Unless you have an in circuit emulator or break-out box around your CPU, there's no such thing as timing a single-loop or single-instruction. You need to bulk up your test runs to something that takes at least several seconds each in order to reduce error due to other things going on in the CPU, OS, etc. If you're wanting to find out exactly how much time a particular loop takes to execute, and it takes less than, say, 1 second to execute, you're going to need to artificially increase the number of iterations in order to get a number that is above the "noise floor". You can then take that number and divide it by the number of artificially inflated iterations to get a figure that represents how long one pass through your target loop will take. If you're wanting to compare the performance of different loop styles or techniques, the same thing holds: you're going to need to increase the number of iterations or passes through your test code in order to get a measurement in which what you're interested in dominates the time slice you're measuring. This is true whether you're measuring performance using sub-millisecond high performance counters provided by the CPU, the system date time clock, or a wall clock to measure the elapsed time of your test. Otherwise, you're just measuring white noise.
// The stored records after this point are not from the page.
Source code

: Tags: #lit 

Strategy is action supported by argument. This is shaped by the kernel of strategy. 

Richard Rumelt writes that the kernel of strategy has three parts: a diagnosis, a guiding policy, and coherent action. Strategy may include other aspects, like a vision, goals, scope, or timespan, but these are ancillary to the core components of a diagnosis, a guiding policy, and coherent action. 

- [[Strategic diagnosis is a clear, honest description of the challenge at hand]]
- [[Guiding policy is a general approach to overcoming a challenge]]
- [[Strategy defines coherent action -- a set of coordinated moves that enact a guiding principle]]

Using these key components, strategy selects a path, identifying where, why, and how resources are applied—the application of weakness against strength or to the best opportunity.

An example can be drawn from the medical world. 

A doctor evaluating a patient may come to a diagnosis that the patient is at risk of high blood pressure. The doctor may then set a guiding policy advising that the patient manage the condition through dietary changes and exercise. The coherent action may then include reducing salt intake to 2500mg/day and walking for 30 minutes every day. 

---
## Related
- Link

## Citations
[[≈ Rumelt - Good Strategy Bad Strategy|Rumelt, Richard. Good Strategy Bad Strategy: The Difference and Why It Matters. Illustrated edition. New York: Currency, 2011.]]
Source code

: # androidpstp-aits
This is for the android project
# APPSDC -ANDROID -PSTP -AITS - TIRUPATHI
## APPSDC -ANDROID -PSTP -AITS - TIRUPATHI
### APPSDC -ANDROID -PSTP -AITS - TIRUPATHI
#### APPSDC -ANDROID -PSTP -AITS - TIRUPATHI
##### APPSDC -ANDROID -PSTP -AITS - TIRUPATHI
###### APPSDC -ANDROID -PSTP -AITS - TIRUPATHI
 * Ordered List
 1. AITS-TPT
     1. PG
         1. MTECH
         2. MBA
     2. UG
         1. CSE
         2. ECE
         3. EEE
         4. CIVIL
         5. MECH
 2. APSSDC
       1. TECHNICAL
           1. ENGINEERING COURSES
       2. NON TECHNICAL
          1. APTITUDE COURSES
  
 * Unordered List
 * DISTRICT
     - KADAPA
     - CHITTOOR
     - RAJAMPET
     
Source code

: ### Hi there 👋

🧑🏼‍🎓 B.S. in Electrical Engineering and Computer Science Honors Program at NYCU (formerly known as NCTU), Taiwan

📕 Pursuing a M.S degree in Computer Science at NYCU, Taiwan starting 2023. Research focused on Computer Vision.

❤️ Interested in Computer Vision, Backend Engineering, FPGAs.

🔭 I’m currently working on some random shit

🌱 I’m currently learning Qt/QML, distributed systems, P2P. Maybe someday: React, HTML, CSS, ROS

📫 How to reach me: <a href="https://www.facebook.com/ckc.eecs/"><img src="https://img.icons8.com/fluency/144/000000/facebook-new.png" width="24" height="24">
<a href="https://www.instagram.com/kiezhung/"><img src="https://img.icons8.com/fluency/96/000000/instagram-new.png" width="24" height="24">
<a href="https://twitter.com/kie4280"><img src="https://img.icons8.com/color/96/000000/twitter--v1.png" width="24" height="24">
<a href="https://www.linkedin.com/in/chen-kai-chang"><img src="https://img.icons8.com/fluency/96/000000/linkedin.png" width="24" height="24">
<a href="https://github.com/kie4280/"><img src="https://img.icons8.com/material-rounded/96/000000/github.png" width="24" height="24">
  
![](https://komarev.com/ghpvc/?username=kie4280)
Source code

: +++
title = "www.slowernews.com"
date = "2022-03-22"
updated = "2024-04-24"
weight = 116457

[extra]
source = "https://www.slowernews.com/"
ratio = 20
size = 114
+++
Typically if you want to measure the time spent in the inner loop, you'll put the time get routines outside of the outer loop and then divide by the (outer) loop count. If you expect the time of the inner loop to be relatively constant for any j, that is. Any profiling instructions incur their own overhead, but presumably the overhead will be the same regardless of where it's inserted so "it all comes out in the wash." Presumably you're looking for spots where there are considerable differences between the runtimes of two compared processes, where a pair of function calls like this won't be an issue (since you need one at the "end" too, to get the time delta) since one routine will be 2x or more costly over the other. Most platforms offer some sort of higher resolution timer, too, although the one we use here is hidden behind an API so that the "client" code is cross-platform. I'm sure with a little looking you can turn it up. Although even here, there's little likelihood that you'll get better than 1ms accuracy, so it's preferable to run the code several times in a row and time the whole run (then divide by the loop count, natch).
I'm glad you're looking for percentage, because that's easy to get. Just get it running. If it runs quickly, put an outer loop around it so it takes a good long time. That won't affect the percentages. While it's running, get stackshots. You can do this with Ctrl-Break in gdb, or you can use pstack or lsstack. Just look to see what percentage of stackshots display the code you care about. Suppose the loops take some fraction of time, like 0.2 (20%) and you take N=20 samples. Then the number of samples that should show them will average 20 * 0.2 = 4, and the standard deviation of the number of samples will be sqrt(20 * 0.2 * 0.8) = sqrt(3.2) = 1.8, so if you want more precision, take more samples. (I personally think precision is overrated.)